Something I noticed with my kids is that they were neutral or even fine with a strange old person talking to them when they were babies and toddlers — but only if that person wasn’t too old. Which is weird, right? Why was a sweet old lady fine, but a sweet old-old lady caused anxiety and tears?
A new study may provide some clues and it has to do with how wrinkly an old person’s face is.
Young people — and when I say young, actually, up to early adult-aged — are really bad at figuring out the emotions of someone with a really wrinkly face.

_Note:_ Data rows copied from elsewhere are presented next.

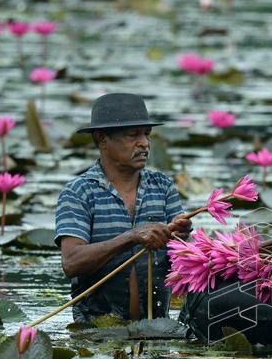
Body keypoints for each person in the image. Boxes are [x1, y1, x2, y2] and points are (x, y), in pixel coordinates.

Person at [54, 93, 191, 323]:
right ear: (102, 139)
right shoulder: (79, 192)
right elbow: (71, 262)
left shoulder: (163, 186)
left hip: (157, 328)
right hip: (96, 331)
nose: (145, 144)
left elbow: (183, 260)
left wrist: (183, 241)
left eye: (147, 134)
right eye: (133, 135)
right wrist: (132, 237)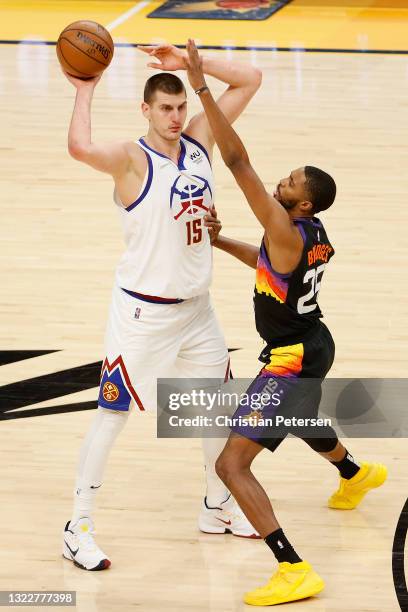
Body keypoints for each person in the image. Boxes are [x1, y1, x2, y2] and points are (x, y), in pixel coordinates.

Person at [185, 39, 387, 606]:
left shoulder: (284, 224)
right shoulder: (309, 235)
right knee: (297, 414)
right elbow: (268, 262)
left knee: (232, 463)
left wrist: (201, 84)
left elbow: (236, 161)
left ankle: (292, 567)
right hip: (316, 342)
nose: (282, 180)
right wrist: (219, 237)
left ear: (303, 206)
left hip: (292, 356)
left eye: (292, 182)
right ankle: (354, 473)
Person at [61, 43, 263, 571]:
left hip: (197, 310)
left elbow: (249, 78)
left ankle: (215, 504)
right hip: (142, 314)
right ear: (146, 110)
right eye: (165, 109)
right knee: (112, 414)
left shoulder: (199, 141)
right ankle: (76, 526)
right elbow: (80, 148)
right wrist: (84, 90)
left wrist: (191, 67)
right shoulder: (130, 158)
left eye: (180, 107)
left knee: (214, 408)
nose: (176, 117)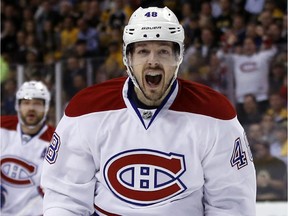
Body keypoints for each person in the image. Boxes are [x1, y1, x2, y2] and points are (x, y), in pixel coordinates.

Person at [41, 6, 256, 215]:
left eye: (163, 51)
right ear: (128, 59)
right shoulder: (86, 110)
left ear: (178, 58)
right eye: (143, 51)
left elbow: (231, 203)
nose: (153, 61)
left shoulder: (214, 114)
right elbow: (65, 197)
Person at [0, 80, 55, 215]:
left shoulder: (56, 141)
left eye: (37, 103)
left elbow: (54, 189)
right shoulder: (2, 127)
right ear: (18, 106)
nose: (31, 108)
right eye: (26, 102)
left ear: (46, 107)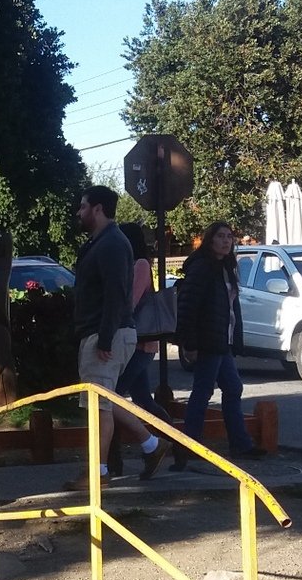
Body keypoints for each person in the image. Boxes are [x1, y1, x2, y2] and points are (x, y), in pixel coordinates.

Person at [67, 187, 165, 491]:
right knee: (106, 400)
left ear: (98, 209)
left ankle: (99, 473)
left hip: (104, 332)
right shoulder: (103, 242)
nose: (79, 213)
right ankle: (151, 444)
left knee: (99, 406)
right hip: (101, 331)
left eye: (83, 207)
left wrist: (106, 339)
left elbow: (115, 294)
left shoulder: (111, 244)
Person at [176, 221, 265, 465]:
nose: (226, 241)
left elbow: (229, 307)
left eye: (229, 237)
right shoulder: (202, 267)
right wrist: (190, 343)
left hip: (221, 339)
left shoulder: (225, 267)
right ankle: (189, 446)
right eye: (220, 236)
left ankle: (240, 443)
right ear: (210, 240)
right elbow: (188, 305)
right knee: (203, 392)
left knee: (233, 388)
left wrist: (236, 339)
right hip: (208, 339)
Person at [110, 222, 172, 472]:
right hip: (139, 344)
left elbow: (130, 302)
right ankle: (175, 445)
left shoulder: (140, 265)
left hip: (139, 344)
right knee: (144, 400)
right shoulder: (134, 264)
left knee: (109, 400)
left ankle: (116, 461)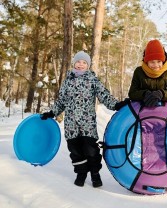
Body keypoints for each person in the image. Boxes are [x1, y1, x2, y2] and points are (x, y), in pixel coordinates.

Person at [41, 51, 127, 187]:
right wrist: (52, 113)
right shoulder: (67, 81)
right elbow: (61, 101)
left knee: (91, 149)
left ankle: (95, 174)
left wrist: (116, 104)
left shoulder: (92, 80)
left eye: (84, 62)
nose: (81, 64)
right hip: (71, 124)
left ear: (88, 66)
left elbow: (104, 95)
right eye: (78, 62)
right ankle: (81, 173)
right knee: (75, 151)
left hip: (87, 124)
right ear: (74, 63)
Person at [128, 39, 167, 106]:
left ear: (163, 61)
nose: (156, 65)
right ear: (146, 62)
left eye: (159, 61)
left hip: (164, 109)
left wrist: (162, 94)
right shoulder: (139, 72)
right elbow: (132, 93)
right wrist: (144, 94)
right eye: (152, 62)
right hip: (143, 108)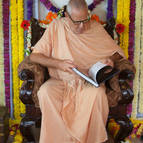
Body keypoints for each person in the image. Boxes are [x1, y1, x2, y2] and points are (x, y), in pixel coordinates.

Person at [30, 0, 125, 142]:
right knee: (45, 92)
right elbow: (34, 56)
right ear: (67, 16)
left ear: (88, 15)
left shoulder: (95, 27)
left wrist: (111, 59)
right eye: (76, 22)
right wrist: (58, 63)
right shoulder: (56, 27)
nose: (82, 26)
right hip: (60, 81)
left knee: (98, 94)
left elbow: (117, 52)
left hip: (88, 82)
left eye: (85, 20)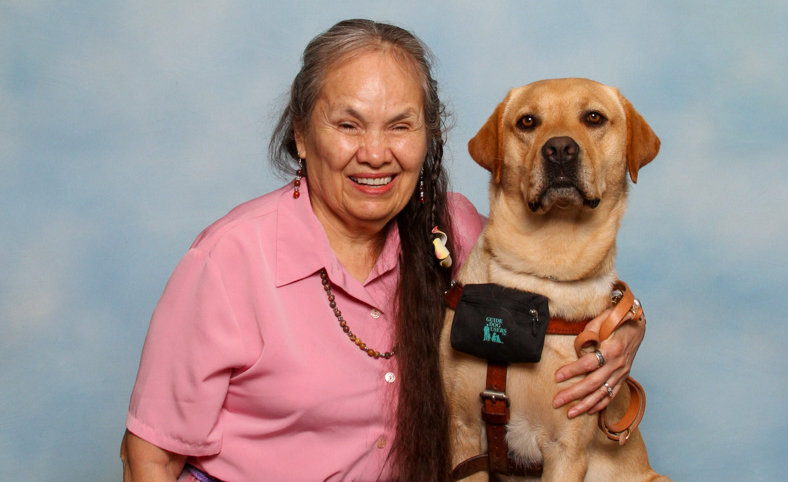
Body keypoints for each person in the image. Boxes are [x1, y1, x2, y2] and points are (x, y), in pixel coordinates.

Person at [120, 19, 646, 482]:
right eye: (347, 125)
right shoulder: (228, 261)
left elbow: (559, 274)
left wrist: (625, 326)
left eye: (400, 126)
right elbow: (148, 458)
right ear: (302, 135)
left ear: (428, 139)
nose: (375, 154)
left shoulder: (455, 233)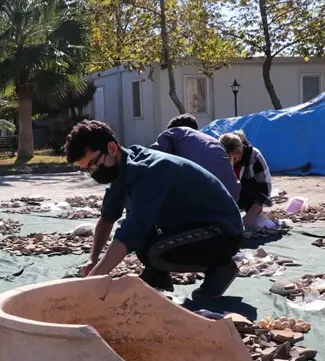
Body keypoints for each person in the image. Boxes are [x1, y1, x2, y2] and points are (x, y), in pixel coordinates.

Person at [64, 120, 244, 299]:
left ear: (111, 148)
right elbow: (107, 218)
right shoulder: (121, 170)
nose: (93, 173)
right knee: (143, 239)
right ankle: (157, 276)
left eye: (93, 165)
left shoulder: (148, 170)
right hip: (192, 224)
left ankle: (220, 268)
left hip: (222, 231)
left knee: (153, 251)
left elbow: (131, 232)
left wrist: (95, 280)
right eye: (87, 170)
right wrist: (93, 260)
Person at [149, 114, 241, 201]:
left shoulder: (175, 134)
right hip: (229, 202)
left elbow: (152, 158)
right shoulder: (214, 144)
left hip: (200, 201)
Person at [219, 131, 275, 228]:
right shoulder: (218, 155)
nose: (229, 162)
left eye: (232, 159)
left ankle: (251, 214)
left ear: (239, 152)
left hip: (248, 197)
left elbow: (265, 190)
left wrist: (248, 217)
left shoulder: (255, 156)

The study found that things like wrinkles and folds in skin get interpreted as facial expressions — exaggerated frowns or angry eyes. Older people apparently don’t misinterpret the wrinkles as much. The researchers presume this is because they have more experience reading the emotions of their fellow saggy-skinned.
The study, published in the online Journal of Experimental Social Psychology, worked like this, according to MSNBC:
… [R]esearchers asked 65 college students to view computer-generated black and white faces. They viewed faces of three men and three women who were young (ages 19 to 21) or old (ages 76 to 83) displaying one of four facial expressions: neutral, happy, sad, or angry.
Participants were asked to rate the emotional expression on the person’s face on a scale from 1 for “not at all intense” to 7 for “very intense.”
Young people were were most accurate in recognizing an angry expression and least accurate in judging sadness in old faces. They perceived happy faces in older people as showing less overall emotion than a younger person.
The study found that a facial expression, such as pure anger, on an older face is perceived differently — and less clearly — than the very same expression displayed on a younger person.
Even in a neutral face, study participants thought more emotion was being expressed in the older face than the younger one.
So maybe when an old granny stuck her face in my kids’ faces, they thought she was going to shout invective, rather than tickle them under the chin. Damn wrinkles!
Do your kids seem to fear old people? Do you think wrinkles might be the reason?